The proof of the theorem is based on the use of the following operator
$M_1$ in
the space $\C(q,t)[x_1,\ldots,x_n]^{S_n}$:
$$M_1=t^{1-n}\sum\limits_{i=1}^n\left(\prod\limits_{i\ne j}\frac{t^2x_i-
x_j} {x_i-x_j} \right)T_{q^2,x_i},\tag 1.6$$
where $(T_{q^2,x_i}f)(x_1,\ldots,x_n)=f(x_1,\ldots, q^2x_i,\ldots, x_n)$.
Then one can show that $M_1$ is self-adjoint with respect to the inner
product $<\cdot,\cdot>_{q,t}$ and that the eigenvalues of $M_1$ are distinct.
The Macdonald's polynomials defined above are just the eigenfunctions of
the operator $M_1$:
$$\gathered
M_1 P_\lambda(x;q,t)= c_\lambda^1 P_\lambda(x;q,t)\\
c_\lambda^1 =\sum\limits_{i=1}^nq^{2\lambda_i}t^{(n+1-2i)}
\endgathered\tag 1.7$$

Macdonald showed that the operator $M_1$ can be included in a
commutative family  of
difference operators (cf. \cite{Ch}). Namely, let
$$M_r=t^{r(r-n)} \sum\limits_{i_1<i_2<\ldots<i_r}
  \left(\prod\limits_
  {\gathered j\notin\{i_1\ldots i_r\}\\ l=1\ldots r\endgathered }
       \frac{t^2x_{i_l} -x_j}{x_{i_l}-x_j} \right)
	T_{q^2, x_{i_1}}\ldots T_{q^2,x_{i_r}}\tag 1.8$$

\proclaim{Proposition 1.1} {\rm (Macdonald)}

1.$ [M_i, M_j]=0$

2. $M_r$ is self-adjoint with respect to the inner product
$<\cdot,\cdot>_{q,t}$.

3. $M_rP_\lambda(x;q,t)=c_\lambda^r P_\lambda(x;q,t)$, where
$c_\lambda^r =\sum \limits_{i_1<\ldots<i_r}
\prod\limits_{l=1}^r q^{2\lambda_{i_l}}t^{(n+1-2i_l)} $.\endproclaim

\demo {Proof} Let us first prove that
$M_rm_\lambda=c_\lambda^rm_\lambda+\text{ lower order terms}$.
The proof is quite similar to that for $M_1$ (see \cite{M}).
==================================================
*SHORT TASK A:*
In the text on Macdonald's polynomials, rewrite the part that opens with the words containing "The proof of" and closes with "of $M_1$ are distinct.", changing "self-adjoint" to "symmetric".
*SHORT TASK B:*
Answer these questions using the text on Macdonald's polynomials:
(i) Which operator are the Macdonald's polynomials the eigenfunctions of?
(ii) What is stated about the eigenvalues of that operator?
(iii) Who showed that the operator can be included in a commutative family of difference operators?

Data excerpts
==================================================
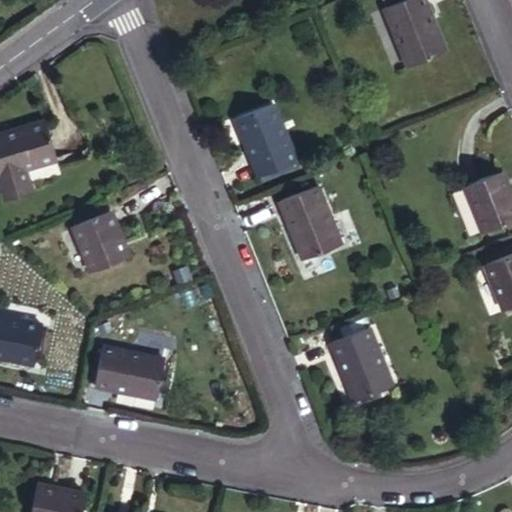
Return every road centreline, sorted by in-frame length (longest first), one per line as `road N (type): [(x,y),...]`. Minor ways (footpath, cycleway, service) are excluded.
road 1 (residential): [(114,0),(307,476)]
road 2 (residential): [(307,476),(0,411)]
road 3 (residential): [(511,444),(411,492),(307,476)]
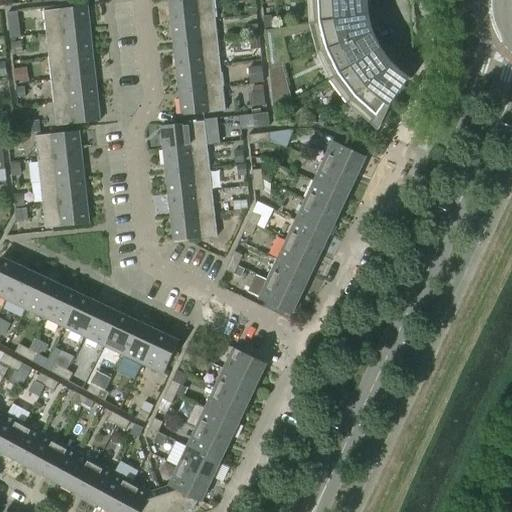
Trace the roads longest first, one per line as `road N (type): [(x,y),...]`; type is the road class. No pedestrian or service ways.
road 1 (tertiary): [(308,511),(511,85)]
road 2 (residential): [(140,0),(155,96),(136,130),(148,263),(302,338)]
road 3 (residential): [(302,338),(409,114),(424,35),(418,0)]
road 4 (residential): [(228,511),(302,338)]
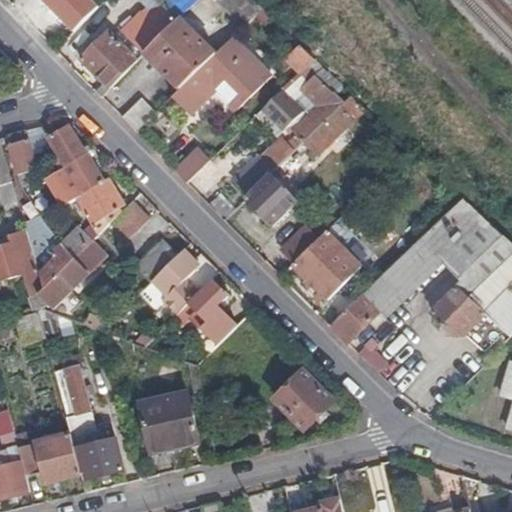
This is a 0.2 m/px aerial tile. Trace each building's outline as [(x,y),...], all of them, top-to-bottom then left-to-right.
[(202,0),(157,0),(164,7),(148,19),(145,17),(124,37),(118,30),(114,34),(113,34),(85,62),(113,91),(147,55),(183,20),(202,0)] [(260,18),(267,11),(254,0),(219,0),(249,29),(260,18)] [(270,28),(278,22),(267,11),(260,18),(270,28)] [(183,92),(219,57),(183,20),(147,55),(183,92)] [(277,80),(237,40),(219,57),(183,92),(177,99),(194,118),(220,93),(241,115),(277,80)] [(320,63),(307,51),(305,49),(291,62),(305,76),(320,63)] [(308,147),(349,106),(338,95),(336,97),(319,80),(307,92),(324,109),(313,120),(298,134),(302,139),(292,149),(299,155),(308,147)] [(125,119),(140,134),(159,116),(144,100),(125,119)] [(370,113),(356,100),(349,106),(308,147),(313,152),(316,149),(325,158),(370,113)] [(298,134),(313,120),(306,112),(291,126),(298,134)] [(117,224),(125,216),(123,212),(128,209),(112,182),(107,185),(73,130),(52,143),(63,162),(59,164),(62,171),(69,181),(74,178),(86,200),(82,202),(84,207),(84,208),(96,230),(87,238),(81,232),(65,248),(77,264),(96,246),(117,224)] [(33,143),(31,135),(11,141),(22,178),(41,173),(38,160),(33,143)] [(21,204),(4,142),(0,143),(0,191),(5,209),(21,204)] [(39,142),(33,143),(38,160),(43,158),(39,142)] [(277,177),(299,155),(292,149),(290,148),(269,169),(277,177)] [(192,186),(215,164),(204,151),(180,174),(192,186)] [(69,181),(62,171),(48,180),(66,211),(82,202),(86,200),(74,178),(69,181)] [(41,173),(22,178),(23,185),(28,192),(44,182),(41,173)] [(276,178),(251,202),(278,229),(303,206),(276,178)] [(511,241),(467,203),(402,266),(334,330),(352,348),(384,317),(387,319),(444,264),(449,269),(467,288),(438,318),(456,337),(453,340),(456,344),(460,340),(469,340),(490,320),(508,333),(488,352),(497,360),(511,345),(511,241)] [(153,222),(136,206),(125,216),(117,224),(133,241),(153,222)] [(331,236),(333,235),(324,225),(315,234),(310,229),(286,253),(300,266),(331,236)] [(42,315),(45,313),(42,299),(47,293),(43,277),(31,236),(13,241),(15,248),(0,252),(0,285),(26,278),(37,317),(42,315)] [(365,271),(331,236),(300,266),(298,268),(332,303),(365,271)] [(42,299),(45,313),(51,309),(55,313),(109,261),(96,246),(77,264),(47,293),(42,299)] [(156,285),(181,260),(168,246),(140,271),(154,286),(156,285)] [(43,277),(47,293),(77,264),(65,248),(57,256),(60,260),(43,277)] [(192,308),(204,296),(190,283),(202,271),(187,255),(181,260),(156,285),(171,300),(166,305),(180,320),(192,308)] [(444,264),(387,319),(391,323),(449,269),(444,264)] [(215,357),(240,331),(220,311),(231,300),(216,284),(204,296),(192,308),(200,316),(211,327),(194,344),(215,357)] [(188,328),(200,316),(192,308),(180,320),(188,328)] [(49,342),(42,315),(37,317),(18,323),(20,332),(24,349),(49,342)] [(62,337),(57,322),(48,324),(52,340),(62,337)] [(0,338),(20,332),(18,323),(0,328),(0,338)] [(488,324),(474,339),(487,351),(501,336),(488,324)] [(99,333),(106,335),(110,331),(105,327),(99,333)] [(215,368),(202,371),(207,394),(219,391),(215,368)] [(74,438),(84,476),(90,475),(92,483),(127,475),(120,444),(116,444),(113,433),(107,435),(108,440),(93,443),(94,450),(87,452),(83,440),(95,438),(95,434),(99,433),(90,400),(87,390),(82,370),(58,375),(74,438)] [(307,434),(335,406),(306,377),(278,404),(307,434)] [(205,446),(194,397),(144,409),(155,457),(205,446)] [(0,424),(0,442),(19,438),(14,421),(0,424)] [(51,487),(85,478),(84,476),(74,438),(34,449),(31,437),(19,439),(22,451),(30,481),(49,476),(51,487)] [(0,456),(0,457),(22,451),(19,439),(19,438),(0,442),(0,456)] [(0,503),(34,495),(30,481),(22,451),(0,457),(5,473),(0,473),(0,503)]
==================================================
*TASK ANSWER A:*
The proof of the theorem is based on the use of the following operator
$M_1$ in
the space $\C(q,t)[x_1,\ldots,x_n]^{S_n}$:
$$M_1=t^{1-n}\sum\limits_{i=1}^n\left(\prod\limits_{i\ne j}\frac{t^2x_i-
x_j} {x_i-x_j} \right)T_{q^2,x_i},\tag 1.6$$
where $(T_{q^2,x_i}f)(x_1,\ldots,x_n)=f(x_1,\ldots, q^2x_i,\ldots, x_n)$.
Then one can show that $M_1$ is symmetric with respect to the inner
product $<\cdot,\cdot>_{q,t}$ and that the eigenvalues of $M_1$ are distinct.

*TASK ANSWER B:*
(i) The operator $M_1$.
(ii) They are distinct.
(iii) Macdonald.